Without wishing to decry any of these publications, we would advise a degree of healthy scepticism when deciding what should go into your business plan. Scepticism, not about their advice, but about the familiar elements they recommend that a business plan should cover. We would suggest an approach which questions each element. For instance, does your organisation really need a mission statement? It’s a bald question, which should perhaps be broken down further:
- What will the organization gain from having a mission statement?
- What will the organization gain from formulating a mission statement?
The second question is an important one because, as many organisation that have implemented quality programmes will testify, the process is often more valuable than the result. It is quite feasible that the exchange of ideas sparked by a discussion about the mission statement, or any other element of the business plan, will be more valuable to the organisation than the statement itself.
Programme Introduction
A business plan is an output without intrinsic value. Its value will be realised in its impact on those affected by it: employees, investors, customers, suppliers, partners, competitors and so on. For example, the extent to which the plan is understood and genuinely adopted by an organisation’s management and staff will give one of the strongest indications of its success. In short, a business plan is a communication tool.
A business planning process, on the other hand, can do a great deal more than communicate. An effective process will:
- Inspire participants to re-assess the big picture: where is the organization going, who are our customers, what benefits are we delivering for them, how might the picture change in five to ten years time?

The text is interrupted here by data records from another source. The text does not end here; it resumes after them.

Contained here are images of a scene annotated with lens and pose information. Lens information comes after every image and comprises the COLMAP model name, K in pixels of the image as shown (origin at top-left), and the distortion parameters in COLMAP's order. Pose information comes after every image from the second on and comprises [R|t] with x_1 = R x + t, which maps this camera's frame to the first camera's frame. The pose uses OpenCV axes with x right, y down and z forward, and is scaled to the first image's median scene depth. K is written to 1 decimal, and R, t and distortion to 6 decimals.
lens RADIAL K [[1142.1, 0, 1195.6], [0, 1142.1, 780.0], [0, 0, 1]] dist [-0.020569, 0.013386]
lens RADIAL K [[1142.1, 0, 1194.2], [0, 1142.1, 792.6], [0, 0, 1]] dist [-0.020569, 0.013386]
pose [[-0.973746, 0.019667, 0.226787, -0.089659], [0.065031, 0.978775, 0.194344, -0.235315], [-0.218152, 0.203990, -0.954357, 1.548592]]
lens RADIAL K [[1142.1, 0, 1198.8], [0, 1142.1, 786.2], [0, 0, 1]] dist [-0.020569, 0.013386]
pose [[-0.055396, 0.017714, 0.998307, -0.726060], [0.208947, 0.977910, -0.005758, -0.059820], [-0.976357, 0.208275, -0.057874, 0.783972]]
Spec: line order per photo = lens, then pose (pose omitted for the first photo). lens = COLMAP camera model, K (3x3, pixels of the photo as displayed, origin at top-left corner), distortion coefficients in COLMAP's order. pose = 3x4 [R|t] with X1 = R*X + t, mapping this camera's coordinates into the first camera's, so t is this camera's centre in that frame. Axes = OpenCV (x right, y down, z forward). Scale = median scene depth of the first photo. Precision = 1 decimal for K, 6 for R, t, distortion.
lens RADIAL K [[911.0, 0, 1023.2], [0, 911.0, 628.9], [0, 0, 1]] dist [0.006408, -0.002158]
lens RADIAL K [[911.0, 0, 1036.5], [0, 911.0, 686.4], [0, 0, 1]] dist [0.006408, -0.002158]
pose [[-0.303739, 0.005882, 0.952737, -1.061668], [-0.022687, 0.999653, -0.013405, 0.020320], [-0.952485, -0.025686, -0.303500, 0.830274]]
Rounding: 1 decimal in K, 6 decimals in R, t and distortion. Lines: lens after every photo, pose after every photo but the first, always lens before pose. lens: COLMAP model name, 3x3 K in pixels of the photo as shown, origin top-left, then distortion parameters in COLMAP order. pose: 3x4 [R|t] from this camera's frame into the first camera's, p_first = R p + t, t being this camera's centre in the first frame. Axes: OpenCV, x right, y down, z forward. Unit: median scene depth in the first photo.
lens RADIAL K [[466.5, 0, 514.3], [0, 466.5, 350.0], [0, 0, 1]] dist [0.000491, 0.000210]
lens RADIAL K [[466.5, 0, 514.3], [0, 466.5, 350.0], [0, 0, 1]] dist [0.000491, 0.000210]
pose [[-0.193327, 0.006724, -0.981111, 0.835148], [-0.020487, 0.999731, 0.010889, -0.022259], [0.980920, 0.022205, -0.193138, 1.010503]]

- Stimulate people to look outside the organization, at the environment it operates in, at the likely impact of changes in the environment, at the competition and the support structure.
- Provide an opportunity for objective appraisal of organisational strengths, weaknesses and priorities.
- Encourage managers and their teams to focus on the areas that matter most to the organization, to agree standards for improved performance and ways of achieving it.
- Facilitate cross-functional discussion and closer alignment of activities and resource utilization
- Help to embed organizational priorities and values, and communicate objectives and targets.
In this dossier, it is our firm contention that inflexible, annual business planning rituals which focus on a documentary output are outdated and might even be damaging to an organisation’s prospects when its environment is subject to turbulence. We present a set of theories, tools and techniques to support the ongoing process of planning for business: a process where planning and analysis are continuous, and where plans are subject to frequent review and adjustment.
Part of our aim is to help the student assess which business planning techniques will deliver the greatest organisational benefit, and avoid those time-honoured approaches that invariably result in thick, attractively presented study documents, referred to by no-one.